FloodsWaterworld: Learning to live with flooding

Published 30 June 2016

Flash floods, burst riverbanks, overflowing drains, contaminants leaching into waterways: some of the disruptive, damaging, and hazardous consequences of having too much rain. But can cities be designed and adapted to live more flexibly with water – to treat it as friend rather than foe?

In December 2015, Storm Desmond hit the north of the United Kingdom. In its wake came floods, the misery of muddy, polluted water surging through homes, and the disruption of closed businesses, schools, and roads.

Rapid urban growth and progressively unpredictable weather have focused attention on the resilience of cities worldwide not just to extreme events, but also to heavier-than-normal rainstorms, and raised questions as to how flood risk can be managed.

There is of course no one-size-fits-all strategy. For some areas, defense is a possibility. For others, retreat is the only option. “But for those unable to do either, we need to fundamentally rewrite the rule book on how we perceive water as a hazard to towns and cities,” says Ed Barsley, Ph.D. student working with Dr. Emily So in the Cambridge University Centre for Risk in the Built Environment (CURBE). Barsley believes that adaptation and planning for resilience can provide a unique opportunity for increasing the quality of towns and cities (see panel).

Cambridge U notes that Dr. Dick Fenner from Cambridge’s Department of Engineering agrees that resilience to water should be regarded positively. He is part of the U.K.-wide Blue–Green Cities project, which is developing strategies to manage urban flood risk in ways that also pay dividends in many other areas, through ‘greening’ the city. “We want to turn rainfall into a win-win-win event,” he says.

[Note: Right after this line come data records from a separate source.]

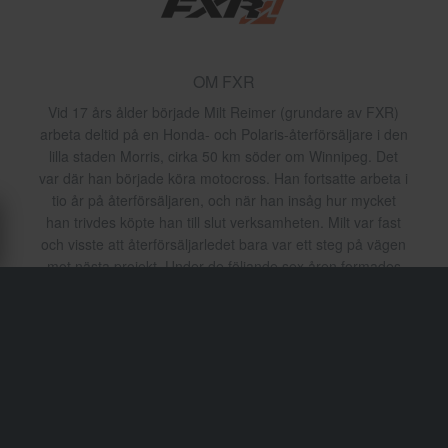
OM FXR
Vid 17 års ålder började Milt Reimer (grundare av FXR)
arbeta deltid på en Honda- och Polaris-återförsäljare i den
lilla staden Morris, cirka 50 km söder om Winnipeg. Det
var där han började köra motocross. Han fortsatte arbeta i
tio år på återförsäljaren, och när han insåg hur mycket
han trivdes köpte han till slut verksamheten. Milt var fast
och visste att återförsäljarledet bara var ett steg på vägen
mot nästa projekt. Under de följande sex åren formades
affärsplanen för ett klädmärke: FXR. Milt tyckte att ingen
tillverkade riktigt högkvalitativa skoterkläder, så han
började själv skissa på ett plagg som producerades i en
lokal fabrik. Verksamheten drevs inledningsvis från
källaren i hans hem. FXR fortsatte att växa och
expandera, och från och med 2005 lades huvuddelen av
produktionen utomlands. Det var Milts egen erfarenhet
från racing som låg till grund för produktutvecklingen –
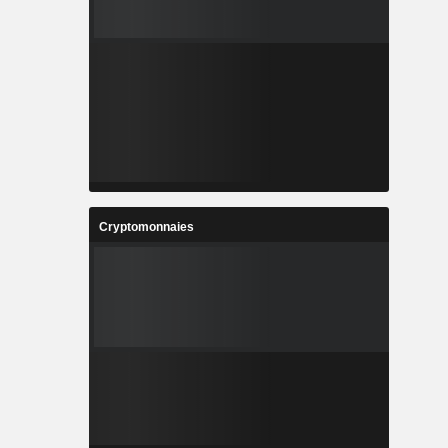
Cryptomonnaies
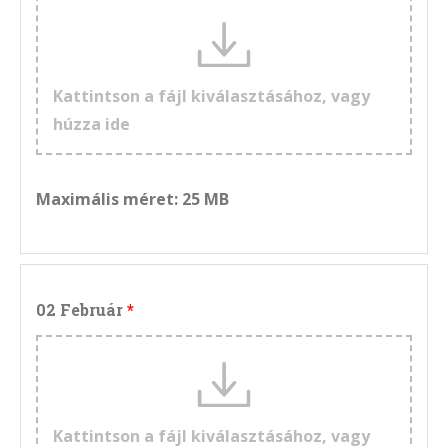
Kattintson a fájl kiválasztásához, vagy
húzza ide
Maximális méret: 25 MB
02 Február
Kattintson a fájl kiválasztásához, vagy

When it comes to dealing with floods, one of the major difficulties that many cities face is the impermeability of the built environment. In a city that is paved, concreted, and asphalted, surface water cannot soak away quickly and naturally into the earth.

Newcastle city center, for instance, is around 92 percent impermeable, and has suffered major flooding in the past. “The ‘flood footprint’ of the 2012 ‘Toon Monsoon’ caused around £129 million in direct damages and £102 million in indirect damages, rippling to economic sectors far beyond the physical location of the event,” says Fenner.

“Traditionally, cities have been built to capture water run-off in gutters and drains, to be piped away. But where is away? And how big would we have to build these pipes if the city can’t cope now?” he adds. The principal behind a Blue–Green City is to create a more natural water cycle — one in which the city’s water management and its green infrastructure can be brought together.